La narrazione si apre con una Odessa devastata, dove i resti umani affiorano dalle fosse comuni, testimoni di un passato di violenza e oppressione. Le strade della città, un tempo vivaci e cosmopolite, sono ora segnate dalla guerra, ma la speranza di un ritorno alla normalità persiste tra gli odessiti. In questo scenario, Bora è chiamato a indagare sull’omicidio di un giudice militare tedesco, il quale stava documentando crimini di guerra, ma solo quelli dei suoi predecessori.

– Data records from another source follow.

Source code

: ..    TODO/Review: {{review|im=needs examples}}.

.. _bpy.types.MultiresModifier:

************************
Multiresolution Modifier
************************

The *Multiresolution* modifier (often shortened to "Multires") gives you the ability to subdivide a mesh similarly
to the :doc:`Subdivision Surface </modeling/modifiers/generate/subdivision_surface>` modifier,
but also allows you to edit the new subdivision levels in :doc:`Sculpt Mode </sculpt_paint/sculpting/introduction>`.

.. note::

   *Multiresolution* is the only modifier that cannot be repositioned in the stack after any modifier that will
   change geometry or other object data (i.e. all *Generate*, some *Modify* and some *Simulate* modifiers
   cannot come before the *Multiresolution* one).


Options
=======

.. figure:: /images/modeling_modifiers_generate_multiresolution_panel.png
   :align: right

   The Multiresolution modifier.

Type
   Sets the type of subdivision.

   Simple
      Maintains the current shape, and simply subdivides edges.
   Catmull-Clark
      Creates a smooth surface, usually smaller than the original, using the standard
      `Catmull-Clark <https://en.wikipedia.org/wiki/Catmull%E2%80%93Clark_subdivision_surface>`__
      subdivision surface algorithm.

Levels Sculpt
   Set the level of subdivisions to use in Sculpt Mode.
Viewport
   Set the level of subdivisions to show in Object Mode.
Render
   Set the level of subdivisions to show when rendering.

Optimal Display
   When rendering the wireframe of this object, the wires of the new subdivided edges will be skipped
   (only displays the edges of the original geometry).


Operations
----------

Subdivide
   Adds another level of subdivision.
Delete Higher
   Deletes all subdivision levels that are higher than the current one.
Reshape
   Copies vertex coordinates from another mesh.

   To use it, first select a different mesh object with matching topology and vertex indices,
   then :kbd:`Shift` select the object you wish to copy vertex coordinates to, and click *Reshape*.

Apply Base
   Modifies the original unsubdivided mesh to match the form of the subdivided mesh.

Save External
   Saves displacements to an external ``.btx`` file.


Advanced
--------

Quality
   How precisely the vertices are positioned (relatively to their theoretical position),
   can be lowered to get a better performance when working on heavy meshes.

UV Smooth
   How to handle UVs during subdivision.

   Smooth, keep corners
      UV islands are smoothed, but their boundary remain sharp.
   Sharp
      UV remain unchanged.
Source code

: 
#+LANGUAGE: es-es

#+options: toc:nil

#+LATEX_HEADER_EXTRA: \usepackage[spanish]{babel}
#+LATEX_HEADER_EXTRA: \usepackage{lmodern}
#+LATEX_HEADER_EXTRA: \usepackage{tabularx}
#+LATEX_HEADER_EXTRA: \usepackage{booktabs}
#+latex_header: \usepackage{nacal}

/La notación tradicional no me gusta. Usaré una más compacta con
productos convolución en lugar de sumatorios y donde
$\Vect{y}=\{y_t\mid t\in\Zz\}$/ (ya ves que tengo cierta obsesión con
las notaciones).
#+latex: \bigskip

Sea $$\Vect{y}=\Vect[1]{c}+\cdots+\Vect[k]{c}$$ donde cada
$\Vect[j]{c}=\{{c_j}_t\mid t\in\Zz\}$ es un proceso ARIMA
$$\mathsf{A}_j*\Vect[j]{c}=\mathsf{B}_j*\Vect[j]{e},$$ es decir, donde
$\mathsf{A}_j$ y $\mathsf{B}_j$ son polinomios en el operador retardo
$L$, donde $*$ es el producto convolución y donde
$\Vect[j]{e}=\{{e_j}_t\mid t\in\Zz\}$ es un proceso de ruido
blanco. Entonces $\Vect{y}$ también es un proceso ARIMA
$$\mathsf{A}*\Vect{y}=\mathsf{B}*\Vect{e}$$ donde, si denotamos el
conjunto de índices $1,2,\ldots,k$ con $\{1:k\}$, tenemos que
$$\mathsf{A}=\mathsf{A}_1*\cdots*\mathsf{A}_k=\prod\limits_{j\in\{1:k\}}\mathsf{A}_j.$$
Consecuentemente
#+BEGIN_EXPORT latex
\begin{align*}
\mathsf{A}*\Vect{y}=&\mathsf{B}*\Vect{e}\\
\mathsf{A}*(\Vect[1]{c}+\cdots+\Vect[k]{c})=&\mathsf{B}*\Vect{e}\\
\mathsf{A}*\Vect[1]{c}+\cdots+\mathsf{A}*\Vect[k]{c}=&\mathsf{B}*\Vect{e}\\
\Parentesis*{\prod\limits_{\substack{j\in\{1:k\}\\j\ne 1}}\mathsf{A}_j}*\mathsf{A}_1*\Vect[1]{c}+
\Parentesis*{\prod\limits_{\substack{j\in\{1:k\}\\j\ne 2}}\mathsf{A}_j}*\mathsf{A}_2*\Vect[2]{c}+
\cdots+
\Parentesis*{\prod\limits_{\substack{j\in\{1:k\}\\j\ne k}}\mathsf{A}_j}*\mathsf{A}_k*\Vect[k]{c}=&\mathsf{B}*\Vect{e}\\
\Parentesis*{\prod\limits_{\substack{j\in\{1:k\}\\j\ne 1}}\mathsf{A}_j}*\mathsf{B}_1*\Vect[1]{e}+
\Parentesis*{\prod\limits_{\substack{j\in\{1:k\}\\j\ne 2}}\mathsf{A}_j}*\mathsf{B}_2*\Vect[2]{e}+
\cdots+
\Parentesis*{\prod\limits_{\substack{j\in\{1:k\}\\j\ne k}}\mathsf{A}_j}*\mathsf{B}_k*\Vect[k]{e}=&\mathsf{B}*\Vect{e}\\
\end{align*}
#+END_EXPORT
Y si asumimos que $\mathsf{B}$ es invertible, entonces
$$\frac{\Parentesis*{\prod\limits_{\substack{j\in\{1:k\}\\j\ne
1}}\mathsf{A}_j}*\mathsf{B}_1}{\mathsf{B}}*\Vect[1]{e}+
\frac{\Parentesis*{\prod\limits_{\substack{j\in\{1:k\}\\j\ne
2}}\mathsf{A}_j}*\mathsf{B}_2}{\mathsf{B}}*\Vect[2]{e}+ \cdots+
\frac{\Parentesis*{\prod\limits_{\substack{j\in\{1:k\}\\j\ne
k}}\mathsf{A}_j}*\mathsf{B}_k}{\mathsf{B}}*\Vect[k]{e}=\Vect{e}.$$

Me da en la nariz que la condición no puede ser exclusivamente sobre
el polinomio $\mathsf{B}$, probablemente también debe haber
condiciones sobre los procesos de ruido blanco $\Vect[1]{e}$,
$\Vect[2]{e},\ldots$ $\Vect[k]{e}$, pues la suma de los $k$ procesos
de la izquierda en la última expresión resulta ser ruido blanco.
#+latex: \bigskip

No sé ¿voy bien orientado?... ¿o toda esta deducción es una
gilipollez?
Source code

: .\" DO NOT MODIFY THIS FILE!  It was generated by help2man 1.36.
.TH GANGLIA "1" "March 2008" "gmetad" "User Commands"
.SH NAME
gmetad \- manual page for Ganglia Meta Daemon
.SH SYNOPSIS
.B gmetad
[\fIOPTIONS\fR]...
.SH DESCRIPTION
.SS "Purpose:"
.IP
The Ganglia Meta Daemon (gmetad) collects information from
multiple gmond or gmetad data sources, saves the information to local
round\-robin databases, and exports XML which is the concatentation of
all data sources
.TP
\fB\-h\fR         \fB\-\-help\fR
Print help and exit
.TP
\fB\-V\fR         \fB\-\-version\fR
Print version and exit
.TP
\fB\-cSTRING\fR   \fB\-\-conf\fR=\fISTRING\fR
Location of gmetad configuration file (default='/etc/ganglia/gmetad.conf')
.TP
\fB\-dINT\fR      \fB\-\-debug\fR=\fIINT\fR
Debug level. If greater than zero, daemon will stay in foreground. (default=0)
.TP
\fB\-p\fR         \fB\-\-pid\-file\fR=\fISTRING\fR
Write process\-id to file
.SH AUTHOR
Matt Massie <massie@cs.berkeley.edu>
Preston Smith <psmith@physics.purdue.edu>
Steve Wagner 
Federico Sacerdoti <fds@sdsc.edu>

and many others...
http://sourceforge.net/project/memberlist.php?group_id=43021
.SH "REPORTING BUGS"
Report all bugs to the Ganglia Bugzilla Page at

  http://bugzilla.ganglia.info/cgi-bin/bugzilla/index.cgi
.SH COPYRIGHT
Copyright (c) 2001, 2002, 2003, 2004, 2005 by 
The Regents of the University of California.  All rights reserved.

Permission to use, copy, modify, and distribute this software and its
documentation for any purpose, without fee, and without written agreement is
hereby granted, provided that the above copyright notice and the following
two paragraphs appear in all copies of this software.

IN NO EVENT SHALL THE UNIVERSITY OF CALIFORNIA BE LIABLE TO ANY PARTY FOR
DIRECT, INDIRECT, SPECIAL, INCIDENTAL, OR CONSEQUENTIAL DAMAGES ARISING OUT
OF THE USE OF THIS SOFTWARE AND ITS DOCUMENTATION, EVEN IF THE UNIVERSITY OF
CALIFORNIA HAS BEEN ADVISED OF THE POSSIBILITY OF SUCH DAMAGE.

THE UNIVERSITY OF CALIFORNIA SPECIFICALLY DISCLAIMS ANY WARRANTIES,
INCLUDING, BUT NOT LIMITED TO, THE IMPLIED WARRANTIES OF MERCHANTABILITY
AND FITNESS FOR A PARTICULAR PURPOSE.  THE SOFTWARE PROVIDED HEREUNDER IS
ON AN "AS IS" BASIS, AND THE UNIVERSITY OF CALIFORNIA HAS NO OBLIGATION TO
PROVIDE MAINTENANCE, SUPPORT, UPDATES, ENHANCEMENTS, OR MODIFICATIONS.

Il detective, già nel mirino delle SS per le sue posizioni non ortodosse, si trova coinvolto in un doppio gioco: da un lato deve risolvere l’omicidio, dall’altro è incaricato di raccogliere prove sugli orrori perpetrati dai suoi compatrioti. La sua indagine si svolge sotto l’occhio vigile degli Einsatzgruppen, gli squadroni della morte responsabili di deportazioni e massacri di civili ebrei.

Il romanzo di Pastor non è solo un giallo, ma una riflessione profonda sulla moralità e le scelte individuali in tempi di guerra. La scrittrice, di origine italiana e naturalizzata statunitense, riesce a mescolare personaggi reali e di fantasia, creando un racconto che interroga il lettore sul significato delle azioni umane in un contesto di violenza sistematica. La banalità del male, come la definì Hannah Arendt, è rappresentata attraverso le parole di Bora, che si chiede quale sia il volto di chi stermina migliaia di esseri umani.

In Lo specchio del pellegrino, Pastor ci offre una visione sfumata di Odessa, una città che, nonostante le ferite inflitte dalla guerra, conserva il suo fascino e la sua eleganza. La lotta di Bora per salvare anche una sola vita dalla furia della guerra diventa un pellegrinaggio laico, un modo per preservare la propria coscienza in un mondo che sembra aver perso ogni umanità.

Il libro, pubblicato da Sellerio e tradotto da Luigi Sanvito, si presenta come un’opera di grande rilevanza, non solo per gli appassionati del genere, ma anche per chi desidera approfondire le complessità morali e storiche del periodo della Seconda Guerra Mondiale.